--- Action item ---
Retype only the lines from the top of the records to the line with "left shoulder: (423, 634)", including that line but none of the pictures.

Pose estimation data

○ ○ ○ ○

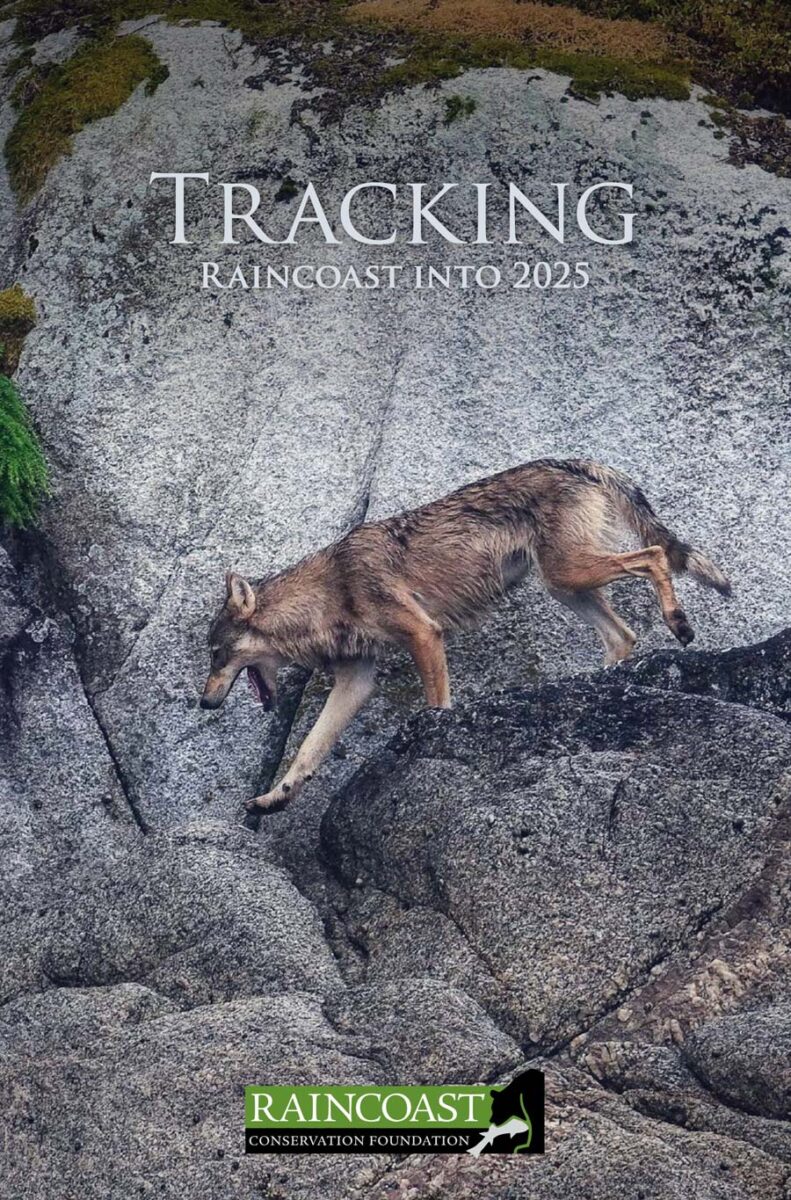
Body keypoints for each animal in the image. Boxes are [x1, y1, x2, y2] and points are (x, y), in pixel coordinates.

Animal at [200, 459, 730, 813]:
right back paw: (605, 681)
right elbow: (308, 749)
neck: (330, 589)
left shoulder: (423, 634)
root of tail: (578, 461)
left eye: (216, 654)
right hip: (565, 585)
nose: (204, 703)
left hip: (571, 573)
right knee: (623, 635)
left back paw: (679, 624)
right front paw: (274, 796)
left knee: (655, 556)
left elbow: (437, 703)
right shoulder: (356, 680)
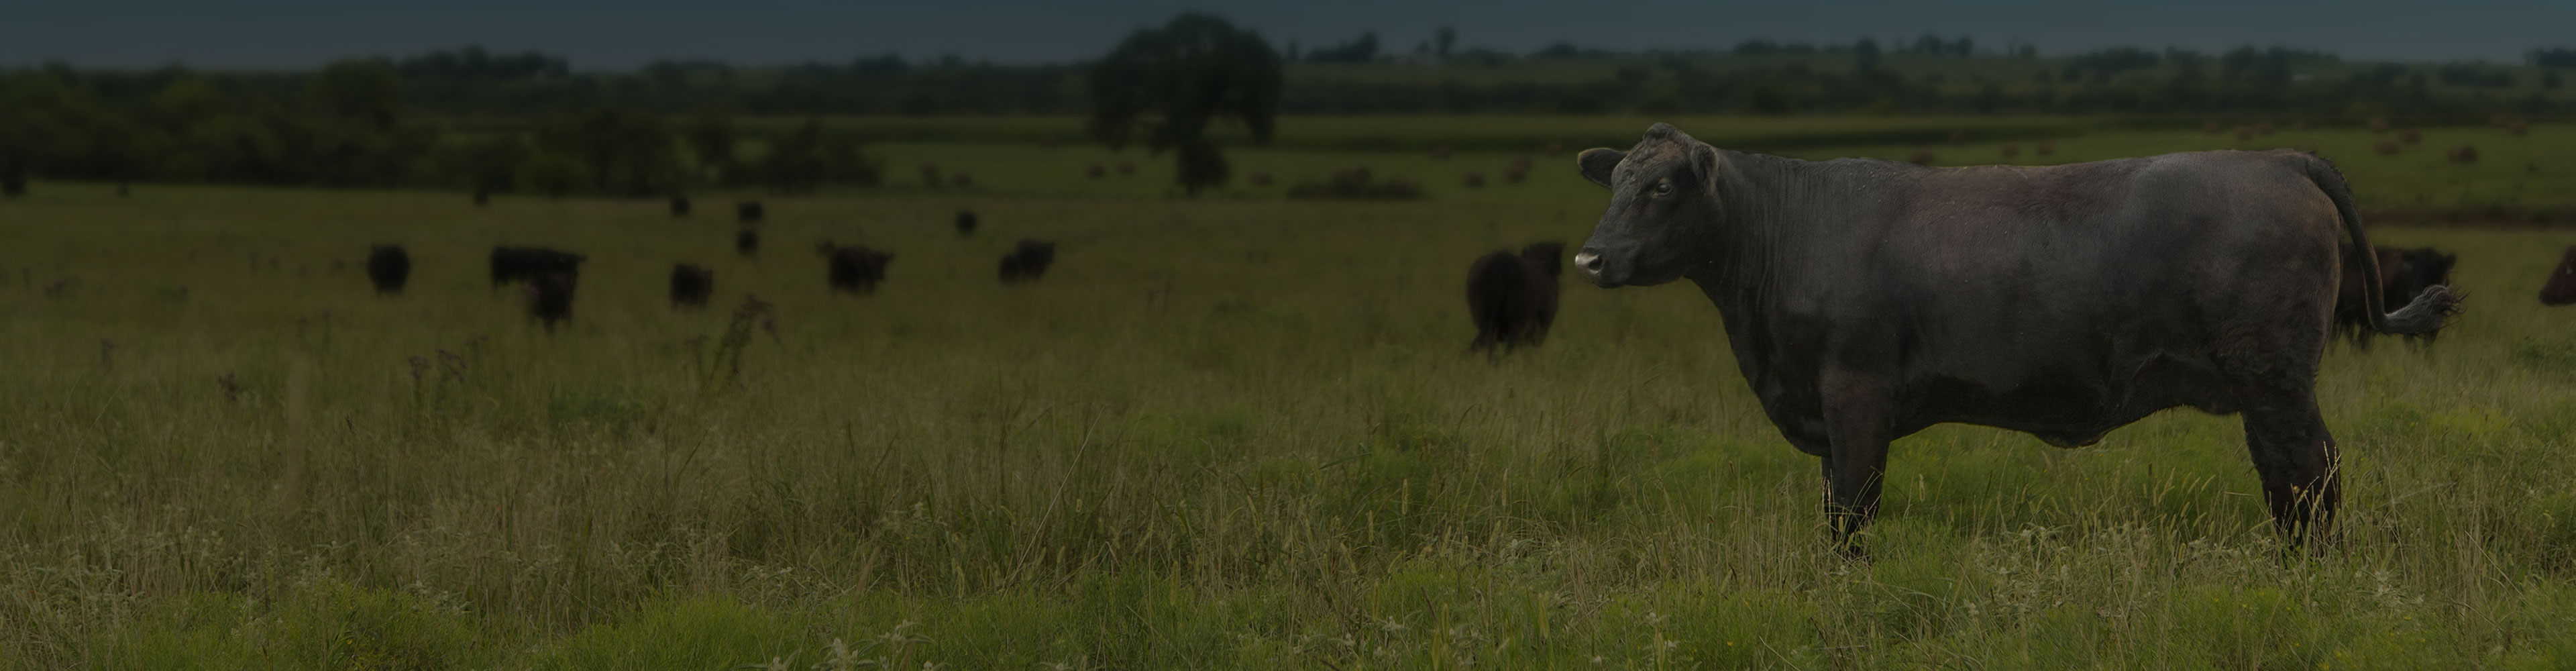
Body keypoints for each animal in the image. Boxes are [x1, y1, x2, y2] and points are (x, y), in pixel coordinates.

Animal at [1466, 241, 1564, 354]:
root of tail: (1502, 261)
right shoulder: (1541, 326)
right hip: (1516, 323)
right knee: (1509, 348)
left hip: (1486, 320)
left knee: (1489, 343)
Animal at [1570, 123, 2458, 553]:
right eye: (1616, 183)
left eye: (1660, 186)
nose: (1590, 257)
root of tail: (2278, 157)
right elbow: (1834, 507)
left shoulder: (1857, 394)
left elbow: (1853, 512)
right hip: (2264, 388)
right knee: (2289, 481)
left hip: (2277, 380)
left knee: (2312, 475)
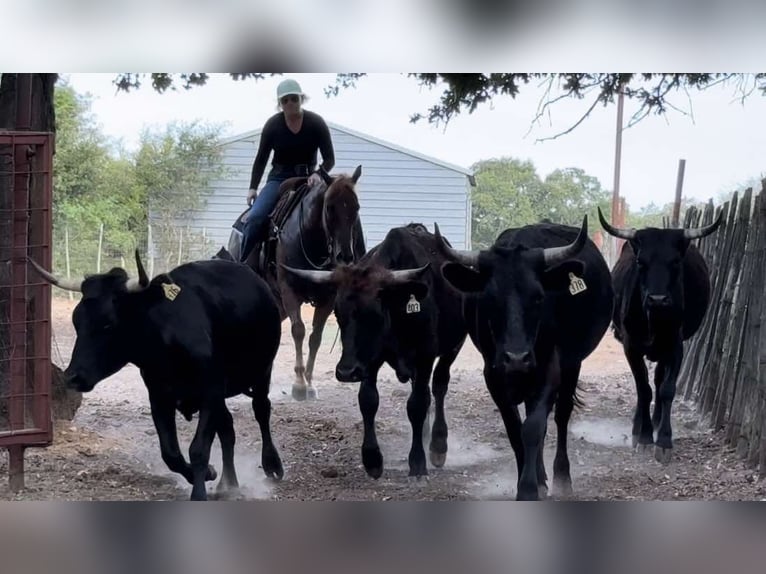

○ ○ ○ ○

--- Solution for this exercise ---
Body keypoints for each animal in the image. Boxes are [x1, y1, x2, y2] and points are (x, y), in pixel coordinates.

Animal at [200, 459, 730, 813]:
right back paw: (605, 681)
right elbow: (308, 749)
neck: (330, 589)
left shoulder: (423, 634)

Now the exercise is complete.